Malaria attributable fractions, varied with an overall decline in the malaria transmission intensity in this setting but did not significantly impact the outcomes of analyses aimed at identifying immune correlates of protection. These data confirm the statistical advantage of using probabilities over binary data.


Asymptomatic carriage of malaria parasites is highly prevalent in areas with high malaria transmission as a result of naturally acquired immunity [1]. It is, therefore, likely that, in such areas, an individual with a non-malarial fever has coincidental parasitaemia. Since the likelihood of having fever generally increases with parasite density, [1,2,3] the assumption is that fever in the presence of parasitaemia necessarily constitutes clinical malaria. However, in high transmission settings [4], parasitaemia accompanied by fever may not be adequate to define an episode of clinical malaria and may lead to differential misclassification. Besides causing an overestimation of malaria burden in an area [1, 5], the misclassification complicates immunological and clinical trials where clinical malaria cases are an endpoint or one of the outcome variables. As an outcome variable, it is particularly important for identifying correlates of protection from clinical episodes to inform vaccine development.

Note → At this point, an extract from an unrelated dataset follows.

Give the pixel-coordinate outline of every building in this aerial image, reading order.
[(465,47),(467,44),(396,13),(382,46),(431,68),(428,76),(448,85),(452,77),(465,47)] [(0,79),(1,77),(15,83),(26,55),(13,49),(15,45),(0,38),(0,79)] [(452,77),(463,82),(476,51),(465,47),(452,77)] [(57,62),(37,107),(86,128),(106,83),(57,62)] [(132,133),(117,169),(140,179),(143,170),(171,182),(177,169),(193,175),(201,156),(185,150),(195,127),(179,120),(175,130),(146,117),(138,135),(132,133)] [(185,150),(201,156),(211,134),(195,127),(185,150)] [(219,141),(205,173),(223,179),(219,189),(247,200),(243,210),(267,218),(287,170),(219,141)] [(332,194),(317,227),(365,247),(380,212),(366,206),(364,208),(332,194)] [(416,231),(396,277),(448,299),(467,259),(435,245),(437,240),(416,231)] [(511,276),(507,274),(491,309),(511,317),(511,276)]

To overcome this problem of misdiagnosis, different studies have based the case definition of febrile malaria with parasite density above a locally defined threshold. The computation of malaria attributable fractions (MAF) or the proportion of fevers due to malaria parasites has been used to define different thresholds for parasitaemia [2, 3].

The classical method for deriving the attributable fraction is a simple numerator denominator approach [6] which is prone to bias when applied in high malaria transmission areas [5]. In high transmission settings, individuals may have parasites and not show clinical signs of malaria. Logistic regression models are typically used to handle this bias. The model determine the risk of the outcome as a continuous function of parasite density [1, 2] and have been widely used to obtain attributable fractions against a range of outcomes with parasitaemia as the exposure variable [1, 2, 7,8,9]. Additionally, a Bayesian latent class model of two-component mixture distributions was proposed to improve the estimation of attributable fractions [3]. The latent class model was developed to handle the limitation of imprecise or negative attributable fractions occasionally observed in standard logistic regression models [5].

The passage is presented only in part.